Performance checklist#

  • [ ] Use torch.Library.define/impl, not @torch.library.custom_op

  • [ ] Cache graph + uid_order + workspace in module-level dict

  • [ ] Use graph._execute_with_ptrs(sorted_ptrs) not graph.execute(dict)

  • [ ] Use explicit UIDs (IntEnum) for stable cache keys

  • [ ] Cache cuDNN handle per device

  • [ ] Allocate workspace per-call (do NOT cache — stream safety)

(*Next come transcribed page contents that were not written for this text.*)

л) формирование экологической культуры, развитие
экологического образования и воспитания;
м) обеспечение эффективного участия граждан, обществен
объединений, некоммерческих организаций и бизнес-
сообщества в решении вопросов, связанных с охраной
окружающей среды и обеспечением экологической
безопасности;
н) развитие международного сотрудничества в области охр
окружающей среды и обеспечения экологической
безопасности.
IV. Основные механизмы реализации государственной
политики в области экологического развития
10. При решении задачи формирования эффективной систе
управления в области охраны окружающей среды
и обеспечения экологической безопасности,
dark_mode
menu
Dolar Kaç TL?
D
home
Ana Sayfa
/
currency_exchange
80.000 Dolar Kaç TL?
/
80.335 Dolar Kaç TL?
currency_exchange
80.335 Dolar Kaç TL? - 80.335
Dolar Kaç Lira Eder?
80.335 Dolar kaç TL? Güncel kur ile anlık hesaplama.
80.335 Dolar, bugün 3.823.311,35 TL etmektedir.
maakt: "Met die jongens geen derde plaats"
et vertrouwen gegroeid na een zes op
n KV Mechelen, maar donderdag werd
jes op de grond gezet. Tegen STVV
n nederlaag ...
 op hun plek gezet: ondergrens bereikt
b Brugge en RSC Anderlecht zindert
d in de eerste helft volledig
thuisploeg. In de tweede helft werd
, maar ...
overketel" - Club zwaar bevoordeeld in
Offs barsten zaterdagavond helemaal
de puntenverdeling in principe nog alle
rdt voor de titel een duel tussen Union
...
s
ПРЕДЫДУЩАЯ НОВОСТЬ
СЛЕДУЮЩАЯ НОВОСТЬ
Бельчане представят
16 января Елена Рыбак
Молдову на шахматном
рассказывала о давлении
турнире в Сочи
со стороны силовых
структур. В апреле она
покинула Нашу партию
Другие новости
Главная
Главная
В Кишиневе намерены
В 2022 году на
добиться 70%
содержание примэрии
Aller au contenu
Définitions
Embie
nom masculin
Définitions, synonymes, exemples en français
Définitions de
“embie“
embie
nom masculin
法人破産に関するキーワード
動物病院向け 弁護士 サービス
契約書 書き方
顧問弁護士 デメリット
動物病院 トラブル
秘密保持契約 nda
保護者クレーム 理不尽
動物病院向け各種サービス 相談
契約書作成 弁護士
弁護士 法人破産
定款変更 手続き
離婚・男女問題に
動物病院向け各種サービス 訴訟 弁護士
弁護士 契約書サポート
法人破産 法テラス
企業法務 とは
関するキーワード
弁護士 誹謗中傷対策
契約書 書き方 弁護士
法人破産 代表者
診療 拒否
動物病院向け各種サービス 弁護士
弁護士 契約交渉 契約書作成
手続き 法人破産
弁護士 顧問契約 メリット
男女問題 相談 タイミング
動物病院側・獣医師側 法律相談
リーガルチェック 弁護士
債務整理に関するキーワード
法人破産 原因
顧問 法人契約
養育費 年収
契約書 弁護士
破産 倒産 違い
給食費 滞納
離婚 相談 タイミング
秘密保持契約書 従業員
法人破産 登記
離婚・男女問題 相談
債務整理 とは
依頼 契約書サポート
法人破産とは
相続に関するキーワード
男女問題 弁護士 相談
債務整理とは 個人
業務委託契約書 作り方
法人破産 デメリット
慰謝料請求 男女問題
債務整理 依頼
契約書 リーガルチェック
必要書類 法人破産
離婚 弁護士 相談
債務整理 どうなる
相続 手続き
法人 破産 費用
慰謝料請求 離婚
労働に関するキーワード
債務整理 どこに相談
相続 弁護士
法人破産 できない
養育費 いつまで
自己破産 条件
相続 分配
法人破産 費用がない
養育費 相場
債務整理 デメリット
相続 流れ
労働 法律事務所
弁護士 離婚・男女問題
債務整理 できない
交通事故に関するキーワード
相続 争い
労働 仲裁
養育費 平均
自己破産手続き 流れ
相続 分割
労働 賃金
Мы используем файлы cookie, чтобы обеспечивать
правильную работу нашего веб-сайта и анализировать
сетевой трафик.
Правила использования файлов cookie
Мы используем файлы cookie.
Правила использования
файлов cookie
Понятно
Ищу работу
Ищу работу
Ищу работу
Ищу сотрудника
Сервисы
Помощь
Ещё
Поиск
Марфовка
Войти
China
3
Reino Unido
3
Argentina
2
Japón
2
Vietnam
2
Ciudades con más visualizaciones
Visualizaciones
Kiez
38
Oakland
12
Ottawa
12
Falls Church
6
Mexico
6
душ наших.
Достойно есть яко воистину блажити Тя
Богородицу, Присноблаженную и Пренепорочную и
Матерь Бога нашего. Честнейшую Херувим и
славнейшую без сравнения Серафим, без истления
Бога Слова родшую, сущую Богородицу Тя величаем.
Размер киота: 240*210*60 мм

  • [ ] Consider out= param for output tensors in performance-critical paths

  • [ ] Include device in cache key

  • [ ] Test with tiny tensors to measure CPU overhead in isolation

CPU overhead budget (per call, Blackwell release build)#

Component

Cost (us)

Notes

torch.ops dispatch + autograd

~25

PyTorch-side, unavoidable with torch.Library

set_stream

~5

pybind11 cross-language call

torch.empty per output tensor

~2 each

consider out= or pre-alloc

cache key build + lookup

~1.5

tuple construction + dict hash

uid→tensor dict + list comp

~1

Python overhead

graph._execute_with_ptrs

~19

1.7 us FE + 0.8 us varpack + 5.6 us backend

Total (well-optimized)

~52

vs ~18 us for native ATen ops

The ~34 us gap vs native ATen is torch.ops dispatcher + autograd overhead. For inference without torch.compile, calling _my_op_impl directly saves ~25 us.